The film begins slowly, as we follow Vera in her daily routine. She rushes from one cleaning job to another, and works with the energy of someone who believes that work has a moral value of its own. She stops to make tea and plump cushions for some of her elderly neighbours, and rushes home in time to cook for her family. This consists of husband Stan and two grown-up children, Sid and Ethel; and we learn their stories while we wait for Vera’s to begin. Stan works as a mechanic for his brother, and the financial implications of being an employee rather than partner are clearly a source of embarrassment for both men. Sid is a genial tailor’s assistant, who trades nylons for cigarettes at the pub. Ethel is meek and mousy, and Vera finds time to set her up with Reg, a good-natured neighbour who is possibly even shyer.

With the languid pace that Leigh fans will be used to, the film lays out these and other stories, without hinting at the revelations to come. Half an hour in, we learn Vera’s secret: one of the ways in which she helps people out is by performing abortions for working-class women, free of charge. These are organised by Lily, a hard-faced wheeler-dealer, who neglects to tell Vera that she charges the girls two pounds for the service. Alongside this, we see Susan, the daughter of one of Vera’s wealthy cleaning clients, who finds herself pregnant after a date rape. With the help of her aunt, she pays a hundred pounds for a legal abortion through a psychiatrist. The film’s suggestion is clear: criminalising abortion only prevents the poor from getting treated.

Vera Drake marks the latest progression in Leigh’s career, as it is visually far more impressive than any of his previous work, which too often betrays his years in TV. The period detail is meticulous, and the film uses its locations and details to powerful effect; in one scene in particular the cramped nature of Vera’s house is central to the tension of the scene.

A more traditional Leigh strength is the quality of the acting, which comes from months of improvisation and rehearsal. Imelda Staunton gives a career-making performance, presenting Vera as a meek, anxious woman, who doesn’t see the value of thinking too much. Staunton is likely to win the plaudits, and perhaps the Oscar, but the supporting cast is equally accomplished. As a result, every scene in the film carries the simple pleasure of watching first-class actors at work.

Leigh is also renowned for his dialogue, which is consistently authentic and loaded with comic repetition and misunderstanding.
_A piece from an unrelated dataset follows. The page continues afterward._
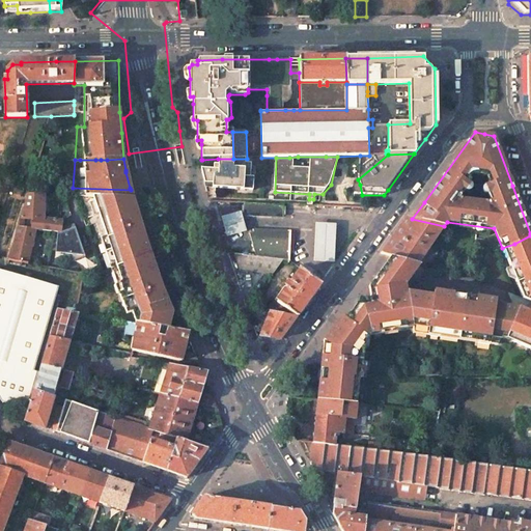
[(214,176),(202,176),(203,179),(205,189),(254,191),(254,177),(252,177),(252,163),(247,163),(247,159),(233,159),(218,159),(218,166),(214,166),(214,171),(214,176)]
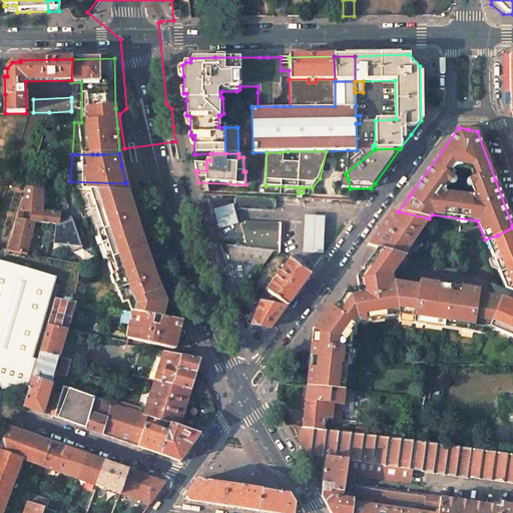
[(342,188),(350,188),(348,178),(340,181),(342,188)]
Characters rarely speak directly of the thing that’s on their minds, so the scenes are charged with subtext, and this gives the actors freedom to reveal character in more subtle and expressive ways. This is most apparent in the charming scene when Reg plucks up the courage to propose to Ethel. On the page, this scene might make Reg look a brute, as the proposal is distinctly unromantic. However, on film, the contrast between the characters’ inability to communicate, and their obvious tender feelings for each other, give the scene a genuine emotional power.

This is Leigh’s most impressive film to date – and yet despite its obvious strengths it lacks the emotional impact of some of his other work, like Life Is Sweet and Secrets And Lies. The problem is in the story, which is relentlessly gloomy and downbeat, and lacks the moments of breakdown and reconciliation that were so crucial to previous successes. Those films were entirely character-driven, but in Vera Drake the presence of an ‘issue’ is too apparent, and the film’s message is direct and heavy-handed.

As a result, the film refuses any opportunities to allow Vera a moment of triumph or struggle. Instead, she becomes a martyr, and as she becomes passive we start to lose sympathy for her. Leigh may not think so, but Vera Drake is a polemic, and suffers accordingly.